Kombu源码分析(二)Producer 消息发布
赵君植
本文环境python3.5.2,kombu4.6.8系列
本文主要根据kombu官方用例,来分析逐个分析kombu源码,了解kombu中的主要结构和代码实现
上文主要根据官方示例分析了Connection初始化的源码,本篇将继续根据示例代码讲解Producer的初始化和消息发布的源码,上文中提到,Connection初始化过程是并没有建立连接的,而是在使用时才能建立连接,本篇在Producer发布消息的时候会通过Transport类连接载体,连接的源码本篇也会重点讲解。
下面还是看一下官方示例
from kombu import Connection, Exchange, Queue
media_exchange = Exchange('media', 'direct', durable=True)
video_queue = Queue('video', exchange=media_exchange, routing_key='video')
def process_media(body, message):
print body
message.ack()
# connections
with Connection('amqp://guest:guest@localhost//') as conn:
# produce
producer = conn.Producer(serializer='json')

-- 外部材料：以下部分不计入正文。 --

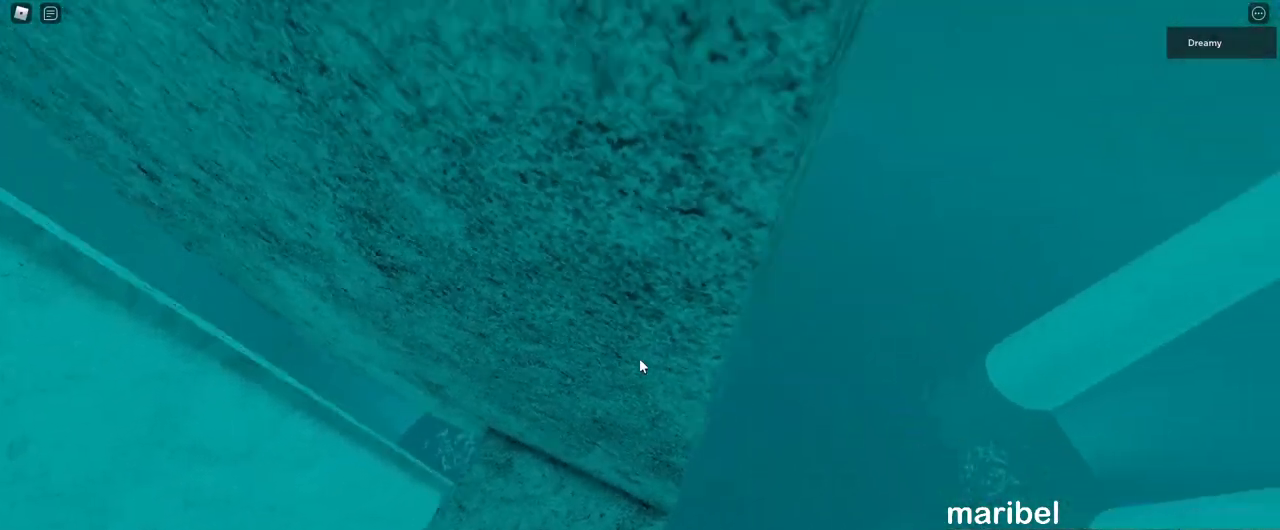
{"keys": [], "mouse": ["right"], "events": [[33, "d", "up"], [50, "w", "up"], [283, "d", "down"], [283, "w", "down"], [317, "d", "up"], [333, "w", "up"]]}
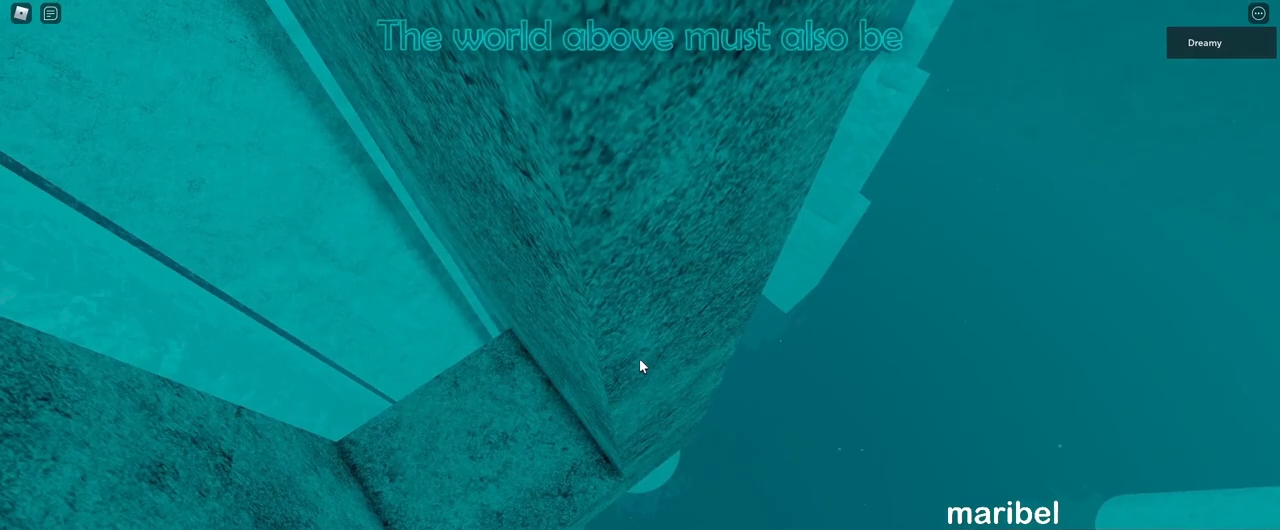
{"keys": ["w"], "mouse": ["right"], "events": [[217, "w", "down"], [367, "w", "up"], [500, "w", "down"]]}
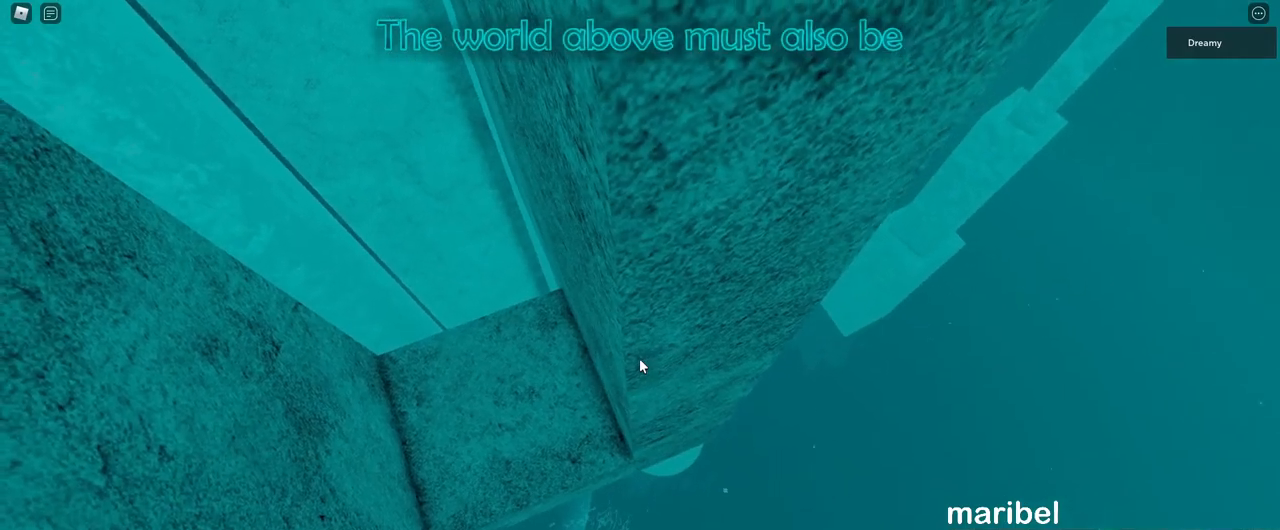
{"keys": [], "mouse": ["right"], "events": [[83, "w", "up"], [183, "w", "down"], [300, "w", "up"]]}
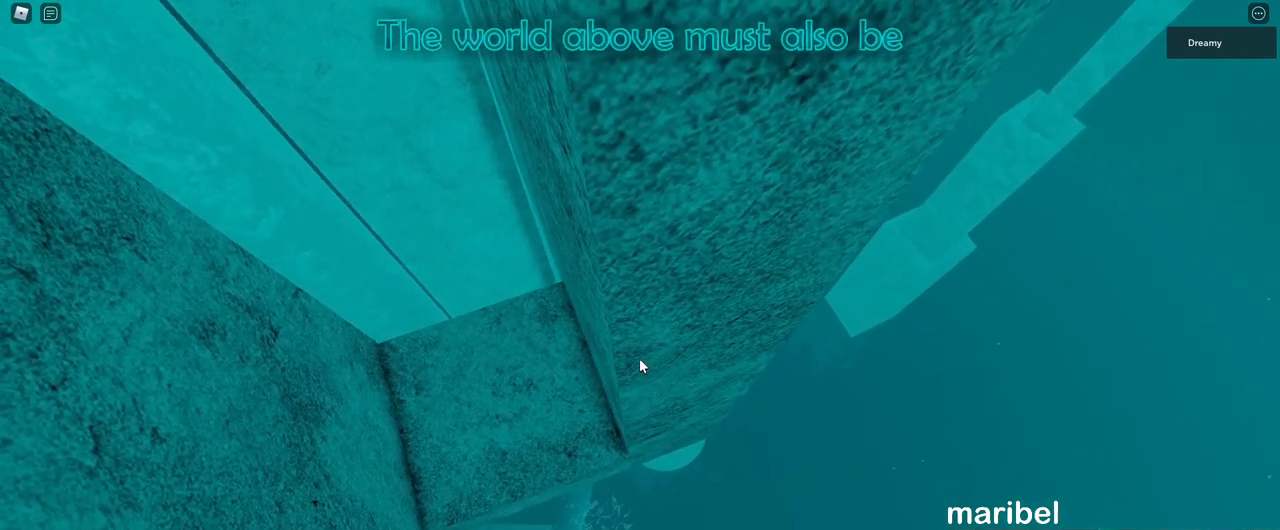
{"keys": [], "mouse": ["right"], "events": [[167, "mouse_right", "up"], [283, "mouse_right", "down"], [283, "w", "down"], [417, "w", "up"]]}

producer.publish({'name': '/tmp/lolcat1.avi', 'size': 1301013},
exchange=media_exchange, routing_key='video',
declare=[video_queue])
# the declare above, makes sure the video queue is declared
# so that the messages can be delivered.
# It's a best practice in Kombu to have both publishers and
# consumers declare the queue. You can also declare the
# queue manually using:
# video_queue(conn).declare()
# consume
with conn.Consumer(video_queue, callbacks=[process_media]) as consumer:
# Process messages and handle events on all channels
while True:
conn.drain_events()
# Consume from several queues on the same channel:
video_queue = Queue('video', exchange=media_exchange, key='video')

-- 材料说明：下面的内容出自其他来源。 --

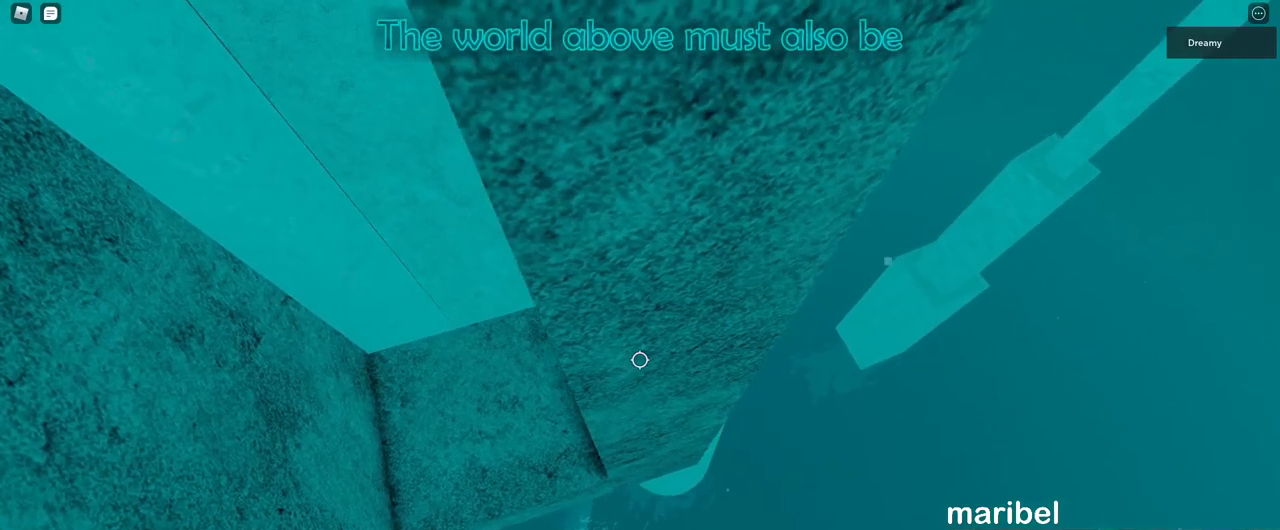
{"keys": [], "mouse": ["right"], "events": [[17, "shift", "down"], [33, "mouse_right", "up"], [83, "mouse_wheel", "down"], [100, "shift", "up"], [167, "mouse_right", "down"], [167, "mouse_wheel", "up"]]}
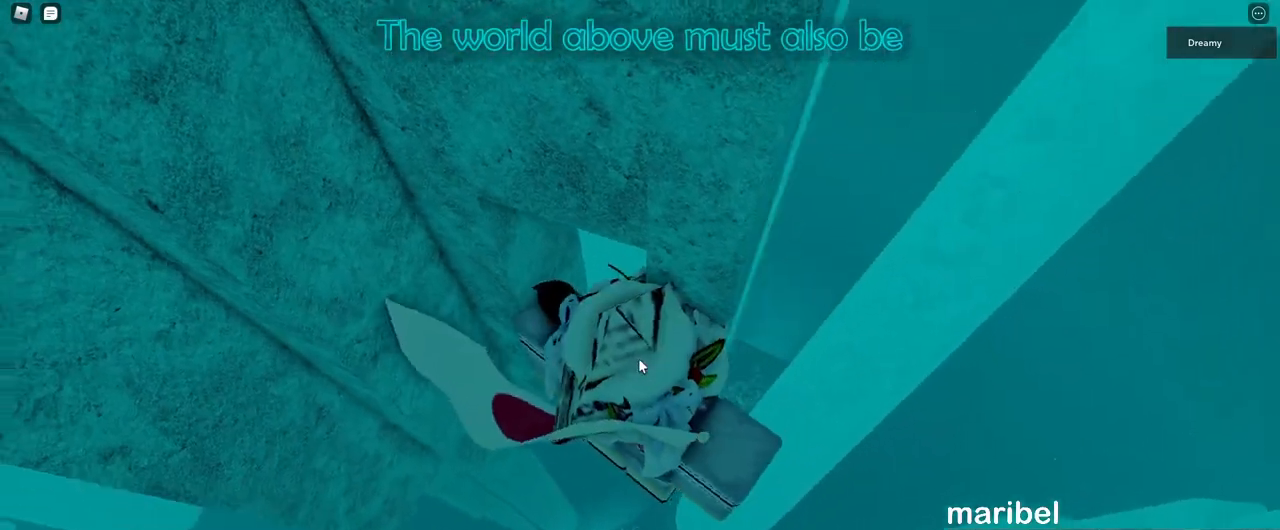
{"keys": ["d", "space"], "mouse": ["right"], "events": [[117, "d", "down"], [150, "shift", "down"], [217, "space", "down"], [300, "shift", "up"]]}
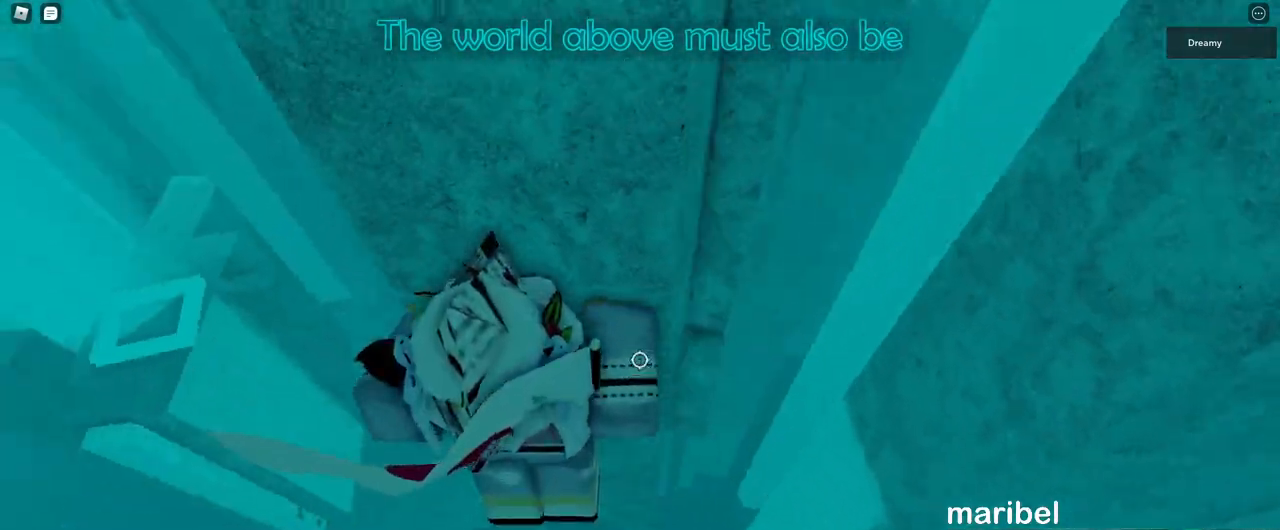
{"keys": [], "mouse": ["right"], "events": [[500, "d", "up"], [500, "space", "up"]]}
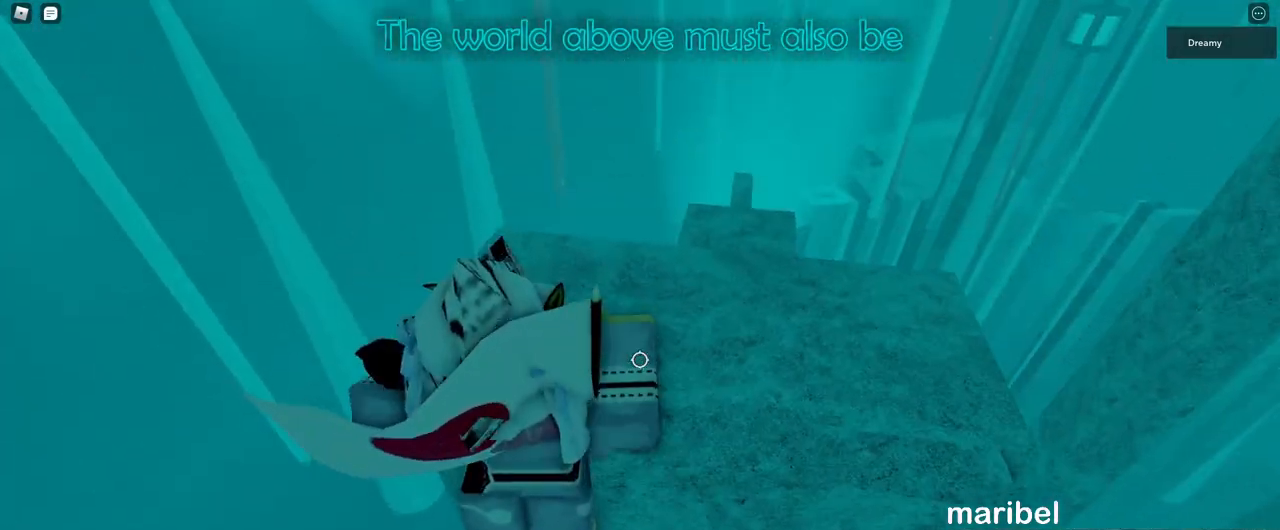
{"keys": [], "mouse": ["right"], "events": [[117, "w", "down"], [300, "w", "up"]]}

image_queue = Queue('image', exchange=media_exchange, key='image')
with connection.Consumer([video_queue, image_queue],
callbacks=[process_media]) as consumer:
while True:
connection.drain_events()
示例中,在Connection完成后,就会调用producer方法,并且进行发布消息,下面我们一起研究一下producer方法和消息发布的过程。
def Producer(self, channel=None, *args, **kwargs):
"""Create new :class:`kombu.Producer` instance."""

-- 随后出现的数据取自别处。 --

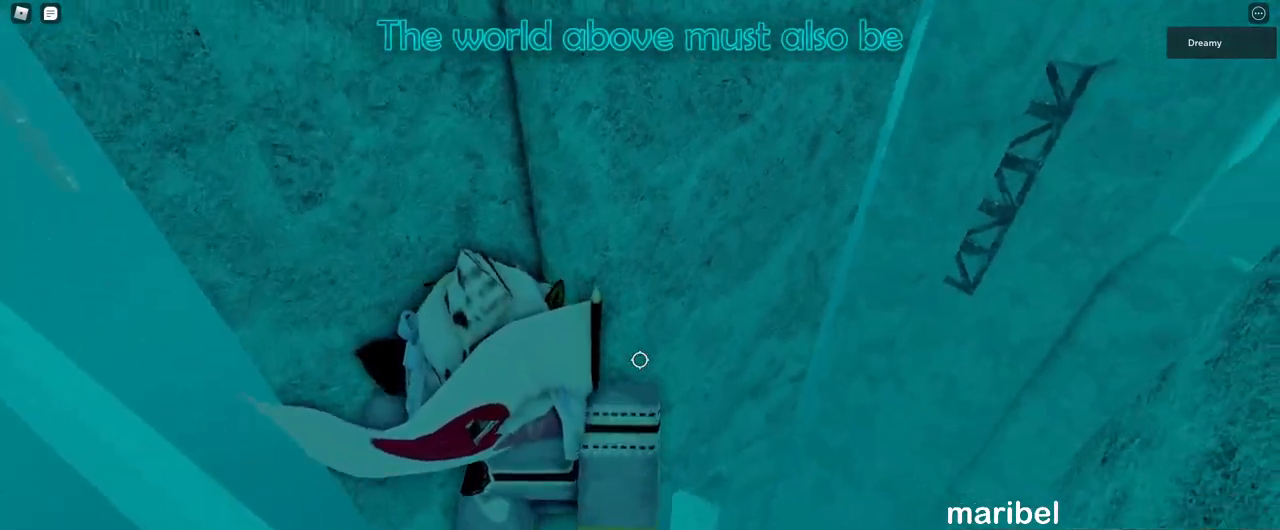
{"keys": ["w"], "mouse": ["right"], "events": [[267, "a", "down"], [333, "a", "up"], [483, "w", "down"]]}
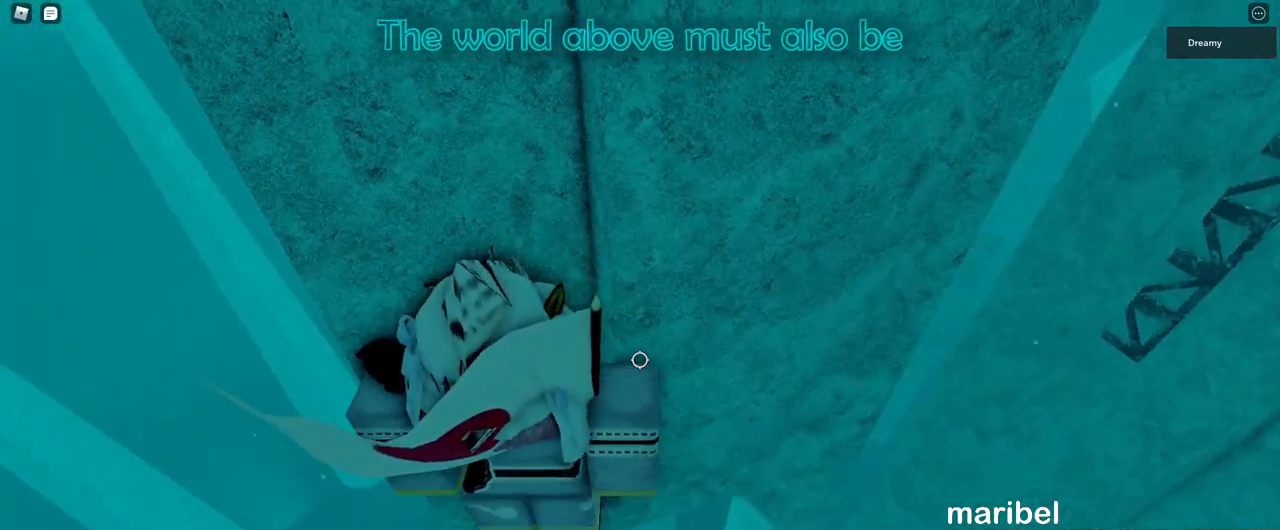
{"keys": ["space", "w"], "mouse": ["right"], "events": [[67, "space", "down"], [67, "w", "up"], [383, "w", "down"]]}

from .messaging import Producer
return Producer(channel or self, *args, **kwargs) # 导入Producer类,返回Producer的实例, channel为None,所以第一个参数为self,**kwargs 为serializer='json'
接着看一下Producer初始化过程中做了那些定义
@python_2_unicode_compatible
class Producer(object):
"""Message Producer.
Arguments:
channel (kombu.Connection, ChannelT): Connection or channel.
exchange (kombu.entity.Exchange, str): Optional default exchange.
routing_key (str): Optional default routing key.
serializer (str): Default serializer. Default is `"json"`.
compression (str): Default compression method.
Default is no compression.
auto_declare (bool): Automatically declare the default exchange
at instantiation. Default is :const:`True`.
on_return (Callable): Callback to call for undeliverable messages,
when the `mandatory` or `immediate` arguments to
:meth:`publish` is used. This callback needs the following
signature: `(exception, exchange, routing_key, message)`.
Note that the producer needs to drain events to use this feature.
"""
#: Default exchange
exchange = None
#: Default routing key.
routing_key = ''
#: Default serializer to use. Default is JSON.
serializer = None
#: Default compression method. Disabled by default.
compression = None
#: By default, if a defualt exchange is set,
#: that exchange will be declare when publishing a message.
auto_declare = True
#: Basic return callback.
on_return = None
#: Set if channel argument was a Connection instance (using
#: default_channel).
__connection__ = None
def __init__(self, channel, exchange=None, routing_key=None,
serializer=None, auto_declare=None, compression=None,
on_return=None):
self._channel = channel # channel 为上传的self,即connection实例
self.exchange = exchange
self.routing_key = routing_key or self.routing_key
self.serializer = serializer or self.serializer
self.compression = compression or self.compression
self.on_return = on_return or self.on_return
self._channel_promise = None
if self.exchange is None:
self.exchange = Exchange('') # self.exchange 为None,所以使用默认的Exchange,这个会在Exchange篇中讲解
if auto_declare is not None:
self.auto_declare = auto_declare
if self._channel: # 这一步比较重要,建立连接的方法,下面重点讲解,首先我们知道self._channel是connection实例
self.revive(self._channel)
以上代码为Producer初始化的过程,其中比较重要的是定义并实例化了Exchange,这个会在Exchange篇中讲解,另一点就是self.revive()方法,下面我们看一下这个方法具体做了什么。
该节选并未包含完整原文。